# Excerpted text
=== Section Start ===

If you’re not familiar with the Replication Crisis, it has to do with how it was widely assumed that scientific experiments described in peer-reviewed journals were reproducible—that is, if someone else performed the experiment, they would get the same result. Reproducibility of experiments is the foundation of trust in the sciences. The theory is that once somebody has done the hard work of designing an experiment which produces a useful result, others can merely follow the experimental method to verify that the result really happens and that after an experiment has been widely reproduced, people can be very confident in the result because so many people have seen it for themselves and we have widespread testimony of it. Or, indeed, people can perform these experiments as they work their way through their scientific education.
That’s the theory.
Practice is a bit different.
The problem is that science became a well-funded profession. The consequence is that experiments became extraordinarily expensive and time-intensive to perform. The most obvious example would cloud-chamber experiments in super-colliders. The Large Hadron Collider cost somewhere around $9,000,000,000 to build and requires teams of people to operate. Good luck verifying the experiments it performs for yourself.
Even when you’re on radically smaller scales and don’t require expensive apparatus—say you want to assess the health effects of people cutting out coffee from their diet—putting together as study is enormously time-intensive. And it costs money to recruit people; you generally have to pay them for their participation, and you need someone skilled in periodically assessing whatever health metrics you want to assess. Blood doesn’t draw itself and run lipid panels, after all.
OK, so amateurs don’t replicate experiments anymore. But what about other professionals?
Here we come to one of the problems introduced by “Publish Or Perish”. Academics only get status and money for achieving new results. For the most part people don’t get grants to do experiments that other people have already done and get the same results that they got. This should be a massive monkey wrench in the scientific machine, but for a long time people ignored the problem and papered over it by saying that experiments will get verified when other people try to build on the results of previous experiments and fail.

=== Section End ===

# Required work
**A.** Answer these questions from the passage on the Replication Crisis:
(i) What does the passage call the foundation of trust in the sciences?
(ii) Roughly how much did the Large Hadron Collider cost to build?
(iii) For what, according to the passage, do academics receive status and money?
**B.** Retype the portion of the passage on the Replication Crisis starting with "If you’re not" and going on through "their scientific education.".
The items that follow have no connection to the passage on the Replication Crisis.

# Supplied information
=== Section Start ===

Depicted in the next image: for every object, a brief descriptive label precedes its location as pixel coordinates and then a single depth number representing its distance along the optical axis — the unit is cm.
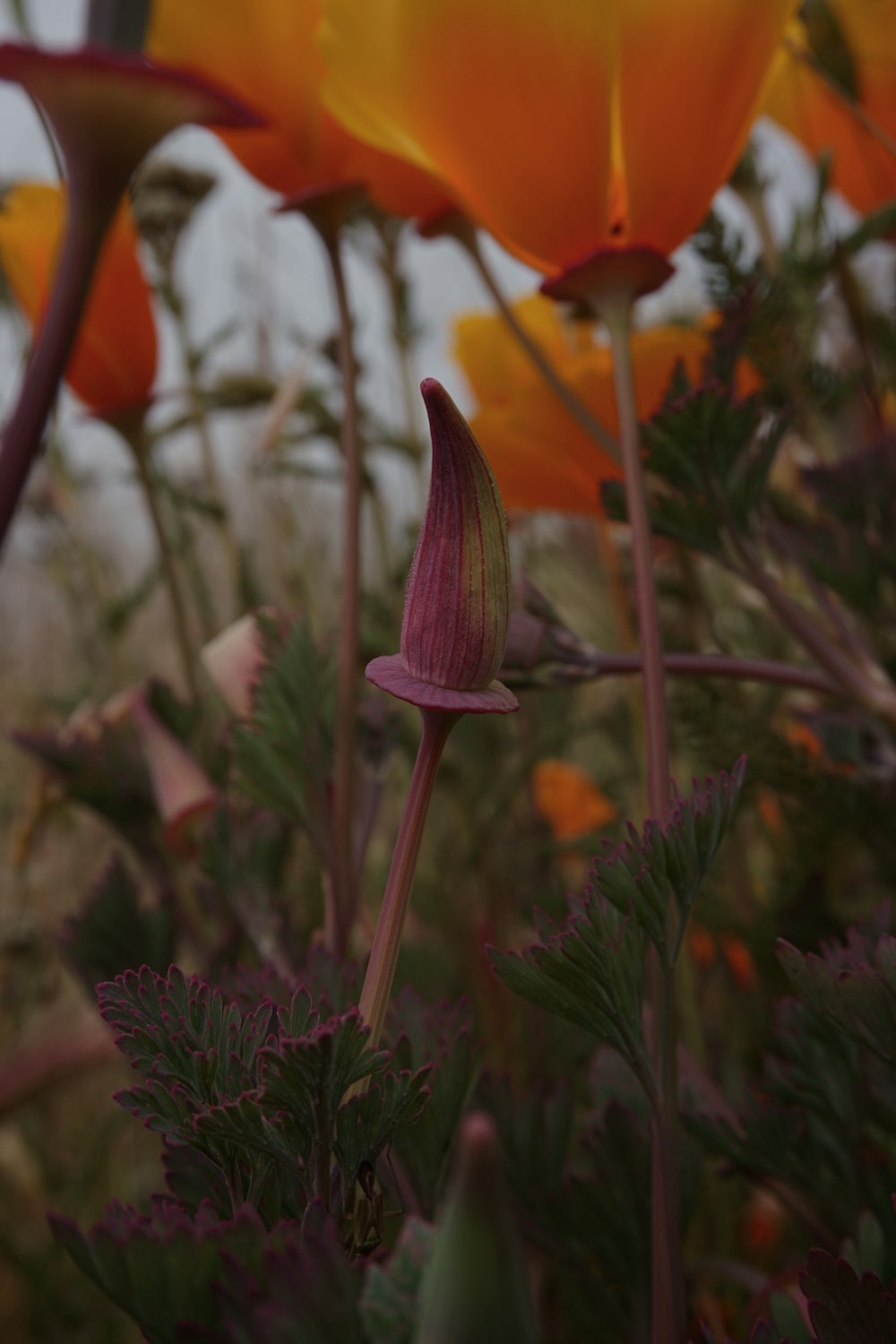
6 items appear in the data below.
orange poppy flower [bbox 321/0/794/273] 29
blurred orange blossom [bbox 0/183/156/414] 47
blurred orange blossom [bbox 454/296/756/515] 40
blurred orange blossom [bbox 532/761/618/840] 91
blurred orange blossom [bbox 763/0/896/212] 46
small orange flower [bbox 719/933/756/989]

=== Section End ===

# Answers to this exercise
**A.**
(i) Reproducibility of experiments.
(ii) Somewhere around $9,000,000,000.
(iii) Only for achieving new results.

**B.**
If you’re not familiar with the Replication Crisis, it has to do with how it was widely assumed that scientific experiments described in peer-reviewed journals were reproducible—that is, if someone else performed the experiment, they would get the same result. Reproducibility of experiments is the foundation of trust in the sciences. The theory is that once somebody has done the hard work of designing an experiment which produces a useful result, others can merely follow the experimental method to verify that the result really happens and that after an experiment has been widely reproduced, people can be very confident in the result because so many people have seen it for themselves and we have widespread testimony of it. Or, indeed, people can perform these experiments as they work their way through their scientific education.